Xcel Energy’s Southwestern Public Service Co. subsidiary serves close to 100 communities in the Panhandle and South Plains of Texas and eastern and southeastern New Mexico. The company’s transmission system reaches even farther, taking in the Oklahoma Panhandle and portions of southwestern Kansas. The company will spend more than $2 billion upgrading generation, transmission and distribution facilities in almost every part of this area.

Northwestern Texas Panhandle upgrades include the following:

- A new 230 kV transmission line provides sustained reliable electric service to the growing load base of Channing and the surrounding rural areas between Channing and the communities of Dalhart and Dumas. The line, made up of two segments with a combined length of 75 miles, also improves transmission reliability and capacity to Dallam, Hartley and Moore counties. Segment I runs between the Dallam County substation, northwest of the city of Dalhart, and the Channing Substation near Channing. Segment II runs between the Channing and Potter County substations north of Amarillo. The two segments are constructed at 230 kV, but will initially be operated at 115 kV.

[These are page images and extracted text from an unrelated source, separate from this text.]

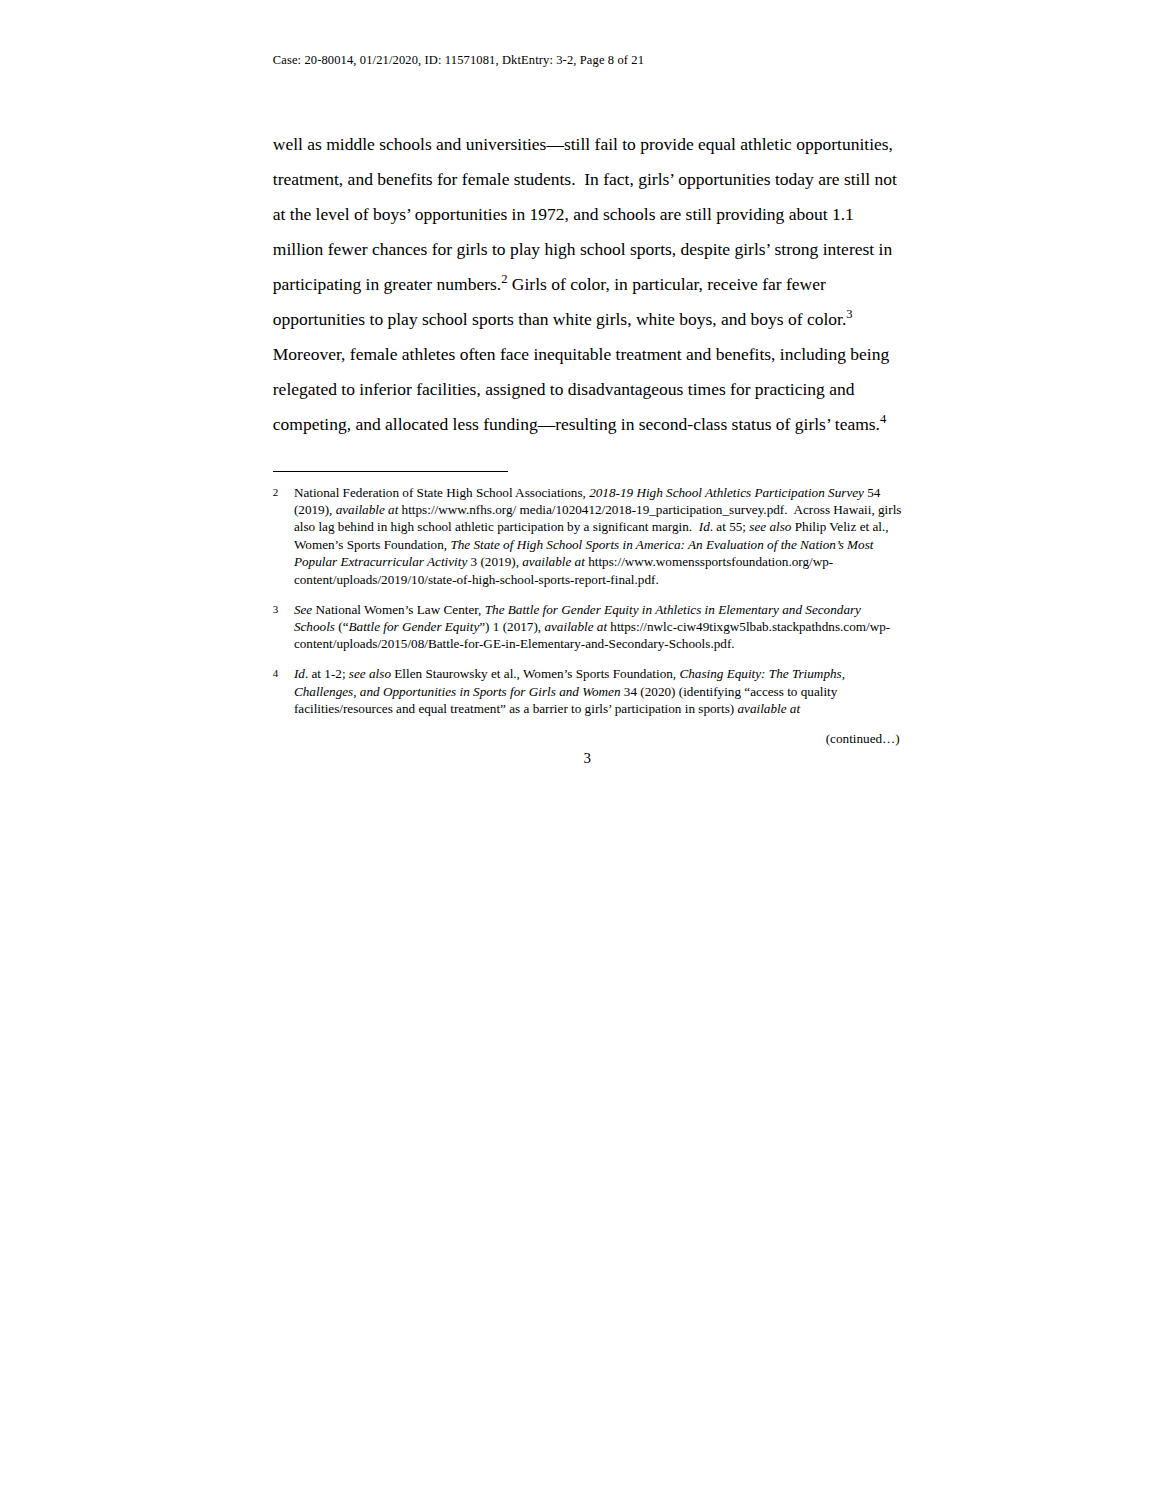Case: 20-80014, 01/21/2020, ID: 11571081, DktEntry: 3-2, Page 8 of 21
well as middle schools and universities—still fail to provide equal athletic opportunities, treatment, and benefits for female students. In fact, girls’ opportunities today are still not at the level of boys’ opportunities in 1972, and schools are still providing about 1.1 million fewer chances for girls to play high school sports, despite girls’ strong interest in participating in greater numbers.2 Girls of color, in particular, receive far fewer opportunities to play school sports than white girls, white boys, and boys of color.3 Moreover, female athletes often face inequitable treatment and benefits, including being relegated to inferior facilities, assigned to disadvantageous times for practicing and competing, and allocated less funding—resulting in second-class status of girls’ teams.4
2
National Federation of State High School Associations, 2018-19 High School Athletics Participation Survey 54 (2019), available at https://www.nfhs.org/ media/1020412/2018-19_participation_survey.pdf. Across Hawaii, girls also lag behind in high school athletic participation by a significant margin. Id. at 55; see also Philip Veliz et al., Women’s Sports Foundation, The State of High School Sports in America: An Evaluation of the Nation’s Most Popular Extracurricular Activity 3 (2019), available at https://www.womenssportsfoundation.org/wp-content/uploads/2019/10/state-of-high-school-sports-report-final.pdf.
3
See National Women’s Law Center, The Battle for Gender Equity in Athletics in Elementary and Secondary Schools (“Battle for Gender Equity”) 1 (2017), available at https://nwlc-ciw49tixgw5lbab.stackpathdns.com/wp-content/uploads/2015/08/Battle-for-GE-in-Elementary-and-Secondary-Schools.pdf.
4
Id. at 1-2; see also Ellen Staurowsky et al., Women’s Sports Foundation, Chasing Equity: The Triumphs, Challenges, and Opportunities in Sports for Girls and Women 34 (2020) (identifying “access to quality facilities/resources and equal treatment” as a barrier to girls’ participation in sports) available at
(continued…)
3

- A new Dallam-to-Sherman-to-Hitchland 115 kV transmission line enhances electric reliability to the existing and growing loads in Dallam and Sherman counties. Over the last eight years, the electrical load in the area has increased by nearly 24%, with an average annual load growth rate of 2.78%. The line, which runs between the Dallam County substation, northwest of the city of Dalhart, and the Sherman County substation, near the city of Stratford, provides an alternate electric transmission source to the communities of Dalhart and Stratford and provides additional transmission capacity supporting backup transmission services in Hartley and Moore counties.

- The recently completed Hitchland-to-Moore 230 kV transmission line serves load growth in the Texas and Oklahoma Panhandle areas. The route runs 62 miles between the Hitchland substation in the north-central Texas Panhandle area to the Moore County substation near Dumas. According to Xcel, this line is improving electric reliability in the area by providing a second 230 kV source to the Moore County substation. Additionally, the line supplements the operation of the 345 kV transmission line that connects the Potter County and Hitchland substations.